- **Instructions to follow**
I'd like the entries reproduced exactly, with the images omitted.

- **Excerpted records**
..............................
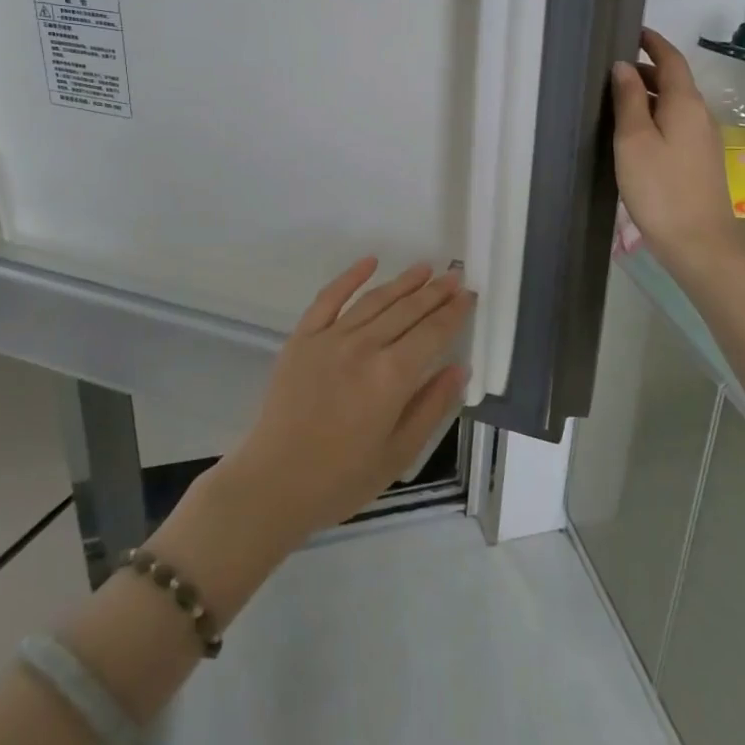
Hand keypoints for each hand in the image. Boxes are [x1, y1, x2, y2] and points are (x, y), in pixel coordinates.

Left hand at [218, 260, 470, 545]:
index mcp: (391, 377)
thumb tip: (459, 368)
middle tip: (454, 276)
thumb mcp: (399, 454)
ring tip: (424, 268)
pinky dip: (350, 277)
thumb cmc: (342, 478)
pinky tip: (370, 262)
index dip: (454, 313)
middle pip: (407, 310)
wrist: (274, 482)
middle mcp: (364, 347)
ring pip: (374, 300)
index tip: (469, 295)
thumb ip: (431, 406)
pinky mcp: (302, 337)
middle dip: (434, 292)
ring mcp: (330, 338)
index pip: (432, 333)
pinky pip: (329, 298)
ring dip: (402, 281)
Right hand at [610, 28, 744, 273]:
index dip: (653, 42)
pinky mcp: (700, 162)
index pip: (671, 60)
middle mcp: (700, 115)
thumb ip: (629, 100)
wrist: (700, 243)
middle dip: (647, 69)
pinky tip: (635, 134)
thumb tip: (624, 66)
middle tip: (613, 70)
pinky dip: (656, 117)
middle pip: (674, 81)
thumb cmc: (660, 188)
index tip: (633, 31)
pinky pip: (676, 125)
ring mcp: (703, 140)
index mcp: (685, 104)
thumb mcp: (634, 140)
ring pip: (675, 105)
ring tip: (617, 100)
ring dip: (649, 95)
..............................
- **Answer**
Hand keypoints for each hand in the image. Boxes are [x1, y1, x2, y2] and points are (x, y), in pixel coordinates.

Left hand at [218, 260, 470, 545]:
index mcp: (391, 377)
thumb tip: (459, 368)
middle tip: (454, 276)
thumb mcp: (399, 454)
ring tip: (424, 268)
pinky dip: (350, 277)
thumb cmc: (342, 478)
pinky tip: (370, 262)
index dip: (454, 313)
middle pip: (407, 310)
wrist: (274, 482)
middle mcp: (364, 347)
ring pip: (374, 300)
index tip: (469, 295)
thumb ip: (431, 406)
pinky mcp: (302, 337)
middle dip: (434, 292)
ring mcp: (330, 338)
index pip: (432, 333)
pinky pip: (329, 298)
ring dip: (402, 281)
Right hand at [610, 28, 744, 273]:
index dip: (653, 42)
pinky mcp: (700, 162)
index pip: (671, 60)
middle mcp: (700, 115)
thumb ip: (629, 100)
wrist: (700, 243)
middle dip: (647, 69)
pinky tip: (635, 134)
thumb tip: (624, 66)
middle tip: (613, 70)
pinky dip: (656, 117)
middle pip: (674, 81)
thumb cmc: (660, 188)
index tip: (633, 31)
pinky pip: (676, 125)
ring mcp: (703, 140)
index mcp: (685, 104)
thumb mcp: (634, 140)
ring pip: (675, 105)
ring tip: (617, 100)
ring dip: (649, 95)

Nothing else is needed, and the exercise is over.